For Dorthy Moxley, October is the cruelest month.
When the fall arrives, and the leaves whirl, her anxiety builds up to the final days of the month, when Moxley must mark the anniversary of the savage murder of her daughter Martha.
But this month, for the first time in 23 years, Moxley's anxiety is tinged with nervous excitement as she watches prosecutors track down reluctant grand jury witnesses, and compel them to tell what they know about the killing of the 15-year-old Greenwich, Conn. girl - and the whereabouts of Michael and Thomas Skakel, brothers who lived next door, on the night of the murder.
Testimony remains secret, but pressure on the Skakels is increasing as key witnesses receive grants of immunity and others are forced to testify.
''It certainly is progressing, that's for sure,'' said Dorthy Moxley yesterday, during a telephone interview from her home in a New Jersey suburb. ''It's like a miracle.''
Michael and Thomas Skakel, who both live in Massachusetts now, are the nephews of Ethel Kennedy, widow of Robert F. Kennedy. Both Skakels for years have been repeatedly named as suspects in Moxley's slaying, though no grand jury was ever convened and no charges ever brought. Both, through their attorneys, have repeatedly denied killing Moxley.
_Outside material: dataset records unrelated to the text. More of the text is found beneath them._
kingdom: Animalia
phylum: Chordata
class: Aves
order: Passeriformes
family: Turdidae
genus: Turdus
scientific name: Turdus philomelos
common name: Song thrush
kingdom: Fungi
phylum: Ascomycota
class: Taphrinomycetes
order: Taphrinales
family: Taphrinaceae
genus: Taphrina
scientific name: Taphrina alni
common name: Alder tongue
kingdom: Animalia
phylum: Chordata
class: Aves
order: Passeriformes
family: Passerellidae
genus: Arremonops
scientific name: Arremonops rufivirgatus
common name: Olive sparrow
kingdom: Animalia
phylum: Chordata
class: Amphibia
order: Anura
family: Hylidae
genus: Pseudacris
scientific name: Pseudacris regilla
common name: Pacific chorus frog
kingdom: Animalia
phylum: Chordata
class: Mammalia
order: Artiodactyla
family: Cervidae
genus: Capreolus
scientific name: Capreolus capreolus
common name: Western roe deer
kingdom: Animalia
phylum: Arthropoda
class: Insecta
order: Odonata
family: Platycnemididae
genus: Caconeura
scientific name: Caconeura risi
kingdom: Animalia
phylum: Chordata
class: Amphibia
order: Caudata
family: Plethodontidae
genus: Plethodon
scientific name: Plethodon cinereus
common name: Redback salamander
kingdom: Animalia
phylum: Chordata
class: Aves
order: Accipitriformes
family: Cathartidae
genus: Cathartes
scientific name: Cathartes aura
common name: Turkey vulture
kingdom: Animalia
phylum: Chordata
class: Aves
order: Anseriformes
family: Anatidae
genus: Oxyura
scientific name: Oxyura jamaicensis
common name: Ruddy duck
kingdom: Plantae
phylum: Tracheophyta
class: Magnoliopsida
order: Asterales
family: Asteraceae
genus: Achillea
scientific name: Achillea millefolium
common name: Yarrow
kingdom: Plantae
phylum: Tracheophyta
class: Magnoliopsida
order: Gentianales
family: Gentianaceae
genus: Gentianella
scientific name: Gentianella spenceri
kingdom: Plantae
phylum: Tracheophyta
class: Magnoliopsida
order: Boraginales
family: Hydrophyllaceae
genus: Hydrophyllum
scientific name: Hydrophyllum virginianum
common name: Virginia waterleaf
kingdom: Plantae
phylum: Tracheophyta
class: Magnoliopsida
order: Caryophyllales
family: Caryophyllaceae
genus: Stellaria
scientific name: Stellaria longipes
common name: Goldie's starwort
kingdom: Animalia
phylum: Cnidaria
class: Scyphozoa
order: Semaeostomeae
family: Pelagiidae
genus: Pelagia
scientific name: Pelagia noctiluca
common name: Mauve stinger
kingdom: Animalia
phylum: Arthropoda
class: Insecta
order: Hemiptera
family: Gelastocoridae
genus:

Now, however, police are searching for a cousin of the Skakels - James Terrien - who is key to Michael Skakel's version of events on Oct. 30, the night Moxley was clubbed to death with a six-iron and dragged across the lawn between her parents' home and the Skakels's. Skakel has reportedly told police he was at Terrien's house that night.
In addition, prosecutors granted immunity to a former tutor for the Skakel brothers, Kenneth Littleton, who had refused to testify earlier, exercising his Fifth Amendment right. But after negotiations with Connecticut State's Attorney Jonathan C. Benedict, Littleton, who was in the Skakel home the night Moxley was killed, testified. He did so with the understanding that he could not be prosecuted for any crime connected to the case except perjury.
Finally, a man who headed the Elan School in Poland Spring, Maine, during the nearly two years that Michael Skakel attended the private institution and received treatment for emotional and behavioral trouble has been ordered to appear after initially refusing. Michael Skakel reportedly began living at the school in the spring of 1978, when Joseph Ricci was director.
''I can only say that Joseph Ricci was here, and that he refused to answer questions, and that he was served with an order compelling him to return on Oct. 8,'' said State Inspector Frank Garr.
In a rare proceeding, Connecticut prosecutors are presenting evidence to a single grand juror in Superior Court - Judge George Thim. About two-thirds of the men and women on the witness list have appeared, 35 in all, according to Garr, who would not comment on the content of the secret proceedings. Investigators requested the grand jury this year, saying they had new evidence in the case.
Yesterday, Dorthy Moxley said she has always wanted police to question Terrien, the Skakels' cousin, who also uses the name James Dowdle, and whose last known address was reported to be on Nantucket.
''On the night that Martha was missing, I called the Skakels many times, and one time Julie [Skakel] suggested I call the Terriens, and when I called, he [James] wasn't home,'' said Moxley.
A source familiar with the investigation said an attorney for the Skakel family is fighting the introduction of material in a private investigator's report, detailing how Michael and Thomas Skakel apparently changed their accounts of the night of Halloween Eve, 1975.